How To Pick The Best Bookshelf Speakers For Your Budget

Good bookshelf speakers are a must for every music lover. They’re timeless and classic, but they’re still the life of the party. Nobody can deny their functionality, yet we all kind of take them for granted. But first, let’s go back to the basics.

In this article, we’ll tell you all about bookshelf speakers, what to look for when buying them, as well as what the best speakers available are at the moment.

Bookshelf speakers

Why bookshelf speakers?

Firstly, what makes bookshelf speakers… well, bookshelf speakers?

Their name suggests it already. They’re loudspeakers designed to be placed on an elevated surface area, such as a bookshelf. These speakers aren’t known for their excruciating loudness, but they are known for having crisp, high-quality sound and being great value for money. Their elevated position allows them to deliver great sound quality throughout your room.

That, of course, requires the speakers to actually be good. That’s what we’re here for, though, to tell you what makes a speaker good and help you cut through the noise and shortlist.

A bit of history

The Kenwood LS-407B - early bookshelf speaker from the 70's
The Kenwood LS-407B – early bookshelf speaker from the 70’s via Nesster

Bookshelf speakers started their journey in the 1950s with the advent of home sound systems and have been popular with audiophiles ever since. Originally, speakers would have been sizeable floor-standing beasts, relying on their mass and size to produce quality sound. It wasn’t until the 1960’s and really the 1970’s that smaller “bookshelf speakers” became popular, although in fairness these were pretty damn big too. Although they were much more expensive back then, their demand was high and boomed as modern techologies and mass production reduced their size even further in the 90’s.

Luckily, now bookshelf speakers are more accessible, as well as affordable.
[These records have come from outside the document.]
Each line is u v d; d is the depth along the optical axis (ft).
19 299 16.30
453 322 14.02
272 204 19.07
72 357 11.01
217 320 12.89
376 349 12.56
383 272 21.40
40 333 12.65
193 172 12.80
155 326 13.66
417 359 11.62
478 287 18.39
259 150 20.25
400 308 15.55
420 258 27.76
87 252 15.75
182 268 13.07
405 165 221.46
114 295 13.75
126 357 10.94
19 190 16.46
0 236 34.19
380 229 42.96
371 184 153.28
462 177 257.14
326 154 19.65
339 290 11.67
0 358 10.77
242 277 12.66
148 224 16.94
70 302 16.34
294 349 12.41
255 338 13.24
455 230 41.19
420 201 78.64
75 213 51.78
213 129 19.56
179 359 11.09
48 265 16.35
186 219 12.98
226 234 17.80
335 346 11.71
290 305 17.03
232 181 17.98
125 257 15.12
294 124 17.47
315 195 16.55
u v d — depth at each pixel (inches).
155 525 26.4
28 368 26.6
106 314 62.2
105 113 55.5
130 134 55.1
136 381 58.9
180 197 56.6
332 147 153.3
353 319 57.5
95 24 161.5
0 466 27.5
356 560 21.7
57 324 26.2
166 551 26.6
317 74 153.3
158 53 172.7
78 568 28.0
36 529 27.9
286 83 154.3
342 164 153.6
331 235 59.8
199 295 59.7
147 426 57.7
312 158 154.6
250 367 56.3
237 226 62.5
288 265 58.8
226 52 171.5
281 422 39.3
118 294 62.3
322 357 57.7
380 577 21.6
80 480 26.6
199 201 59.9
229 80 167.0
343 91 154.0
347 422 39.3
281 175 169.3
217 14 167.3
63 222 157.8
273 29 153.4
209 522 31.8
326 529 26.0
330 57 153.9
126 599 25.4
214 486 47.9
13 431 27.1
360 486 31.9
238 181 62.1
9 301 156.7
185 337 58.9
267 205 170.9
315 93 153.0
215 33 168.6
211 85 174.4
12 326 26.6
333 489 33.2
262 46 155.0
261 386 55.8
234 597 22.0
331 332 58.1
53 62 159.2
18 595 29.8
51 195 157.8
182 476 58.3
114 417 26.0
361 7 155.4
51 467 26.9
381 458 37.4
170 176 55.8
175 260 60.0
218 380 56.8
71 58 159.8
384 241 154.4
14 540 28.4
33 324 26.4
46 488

Pretty much every typical household can afford to own a pair; believe it or not, you can even get a fairly decent set complete with built-in amplifier for less than $100. Now don’t get me wrong – those sub-$100 speakers won’t please the ears of a true audiophile, nor anyone who’s seriously into their music, but we are fortunate enough to be living in an era where relatively excellent sound is no longer only for the elitists – you can even afford to buy your mum a decent set so you don’t have to suffer the tinny sounds when you visit for dinner.

The Main Features of Bookshelf Speakers

Before you actually go out and buy any speakers, even if they seem like the best buy speakers, you should learn what their main features are and what some of the specifications mean.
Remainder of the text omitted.